Veteran Wall Repair
The Union County Veterans Wall was the project of former Mayor Mike Williams. It was completed in 2014 and dedicated on Flag Day in 2015.
After a few years, the wall started to crumble and needed repair. There are many causes of these cracks, but the primary one appears to have been pressure buildup behind the wall due to poor drainage. Some of these cracks were quite large, and a few were located behind several of the installed plaques. There were 422 Veterans represented on the wall to be reinstalled. Each Veteran has a personal plaque engraved by Veteran Martin Shafer. Forty-five new plaques are ready and will also be installed once the wall is repaired.

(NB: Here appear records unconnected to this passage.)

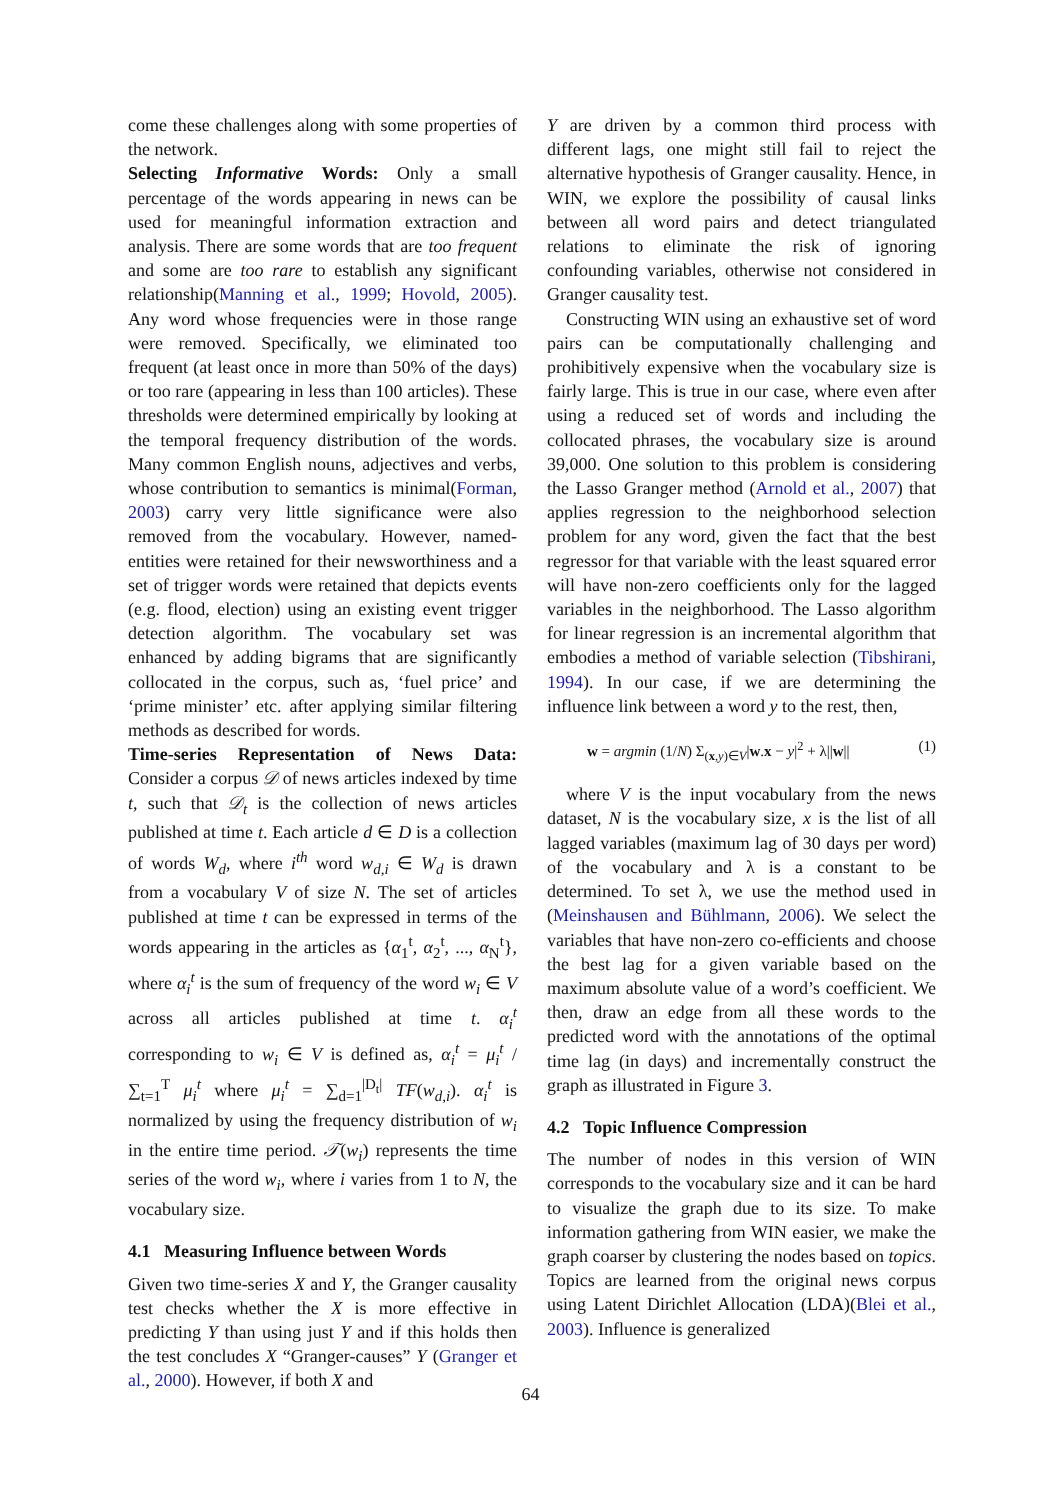come these challenges along with some properties of the network.
Selecting Informative Words: Only a small percentage of the words appearing in news can be used for meaningful information extraction and analysis. There are some words that are too frequent and some are too rare to establish any significant relationship(Manning et al., 1999; Hovold, 2005). Any word whose frequencies were in those range were removed. Specifically, we eliminated too frequent (at least once in more than 50% of the days) or too rare (appearing in less than 100 articles). These thresholds were determined empirically by looking at the temporal frequency distribution of the words. Many common English nouns, adjectives and verbs, whose contribution to semantics is minimal(Forman, 2003) carry very little significance were also removed from the vocabulary. However, named-entities were retained for their newsworthiness and a set of trigger words were retained that depicts events (e.g. flood, election) using an existing event trigger detection algorithm. The vocabulary set was enhanced by adding bigrams that are significantly collocated in the corpus, such as, ‘fuel price’ and ‘prime minister’ etc. after applying similar filtering methods as described for words.
Time-series Representation of News Data: Consider a corpus 𝒟 of news articles indexed by time t, such that 𝒟<sub>t</sub> is the collection of news articles published at time t. Each article d ∈ D is a collection of words W<sub>d</sub>, where i<sup>th</sup> word w<sub>d,i</sub> ∈ W<sub>d</sub> is drawn from a vocabulary V of size N. The set of articles published at time t can be expressed in terms of the words appearing in the articles as {α<sub>1</sub><sup>t</sup>, α<sub>2</sub><sup>t</sup>, ..., α<sub>N</sub><sup>t</sup>}, where α<sub>i</sub><sup>t</sup> is the sum of frequency of the word w<sub>i</sub> ∈ V across all articles published at time t. α<sub>i</sub><sup>t</sup> corresponding to w<sub>i</sub> ∈ V is defined as, α<sub>i</sub><sup>t</sup> = μ<sub>i</sub><sup>t</sup> / ∑<sub>t=1</sub><sup>T</sup> μ<sub>i</sub><sup>t</sup> where μ<sub>i</sub><sup>t</sup> = ∑<sub>d=1</sub><sup>|D<sub>t</sub>|</sup> TF(w<sub>d,i</sub>). α<sub>i</sub><sup>t</sup> is normalized by using the frequency distribution of w<sub>i</sub> in the entire time period. 𝒯(w<sub>i</sub>) represents the time series of the word w<sub>i</sub>, where i varies from 1 to N, the vocabulary size.
4.1 Measuring Influence between Words
Given two time-series X and Y, the Granger causality test checks whether the X is more effective in predicting Y than using just Y and if this holds then the test concludes X “Granger-causes” Y (Granger et al., 2000). However, if both X and
Y are driven by a common third process with different lags, one might still fail to reject the alternative hypothesis of Granger causality. Hence, in WIN, we explore the possibility of causal links between all word pairs and detect triangulated relations to eliminate the risk of ignoring confounding variables, otherwise not considered in Granger causality test.
Constructing WIN using an exhaustive set of word pairs can be computationally challenging and prohibitively expensive when the vocabulary size is fairly large. This is true in our case, where even after using a reduced set of words and including the collocated phrases, the vocabulary size is around 39,000. One solution to this problem is considering the Lasso Granger method (Arnold et al., 2007) that applies regression to the neighborhood selection problem for any word, given the fact that the best regressor for that variable with the least squared error will have non-zero coefficients only for the lagged variables in the neighborhood. The Lasso algorithm for linear regression is an incremental algorithm that embodies a method of variable selection (Tibshirani, 1994). In our case, if we are determining the influence link between a word y to the rest, then,
w = argmin (1/N) Σ<sub>(x,y)∈V</sub>|w.x − y|<sup>2</sup> + λ||w|| (1)
where V is the input vocabulary from the news dataset, N is the vocabulary size, x is the list of all lagged variables (maximum lag of 30 days per word) of the vocabulary and λ is a constant to be determined. To set λ, we use the method used in (Meinshausen and Bühlmann, 2006). We select the variables that have non-zero co-efficients and choose the best lag for a given variable based on the maximum absolute value of a word’s coefficient. We then, draw an edge from all these words to the predicted word with the annotations of the optimal time lag (in days) and incrementally construct the graph as illustrated in Figure 3.
4.2 Topic Influence Compression
The number of nodes in this version of WIN corresponds to the vocabulary size and it can be hard to visualize the graph due to its size. To make information gathering from WIN easier, we make the graph coarser by clustering the nodes based on topics. Topics are learned from the original news corpus using Latent Dirichlet Allocation (LDA)(Blei et al., 2003). Influence is generalized
64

There was a French drain originally in the ground behind the wall, but apparently it had been put in “upside down“, with insufficient rock for proper drainage. The solution involved digging a deeper trench behind the wall and installing a thick moisture barrier.

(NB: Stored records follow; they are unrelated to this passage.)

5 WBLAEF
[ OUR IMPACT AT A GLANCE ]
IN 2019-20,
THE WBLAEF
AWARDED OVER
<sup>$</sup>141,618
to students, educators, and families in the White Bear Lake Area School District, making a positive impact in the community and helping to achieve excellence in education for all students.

Stacy George and his crew from George Brothers Excavation were hard at work in the mud on one of our days where it rained really hard, stopped for a while, drizzled for a while, and then poured again. When the skies opened and the rain pounded down, the crew climbed into their trucks and waited. Once the rain let up, they were back at work, wallowing in the mud again, constructing the foundation drain. Soon, all 467 individual plaques will be reinstalled on the crack-free Union County Veterans Wall. As a bonus, once all the plaques are installed, an index system will be available to help locate a specific Veterans’ plaque.
The Union County American Legion New Liberty Post 212 is very grateful to Mayor Bailey for allocating the funding to repair this wall.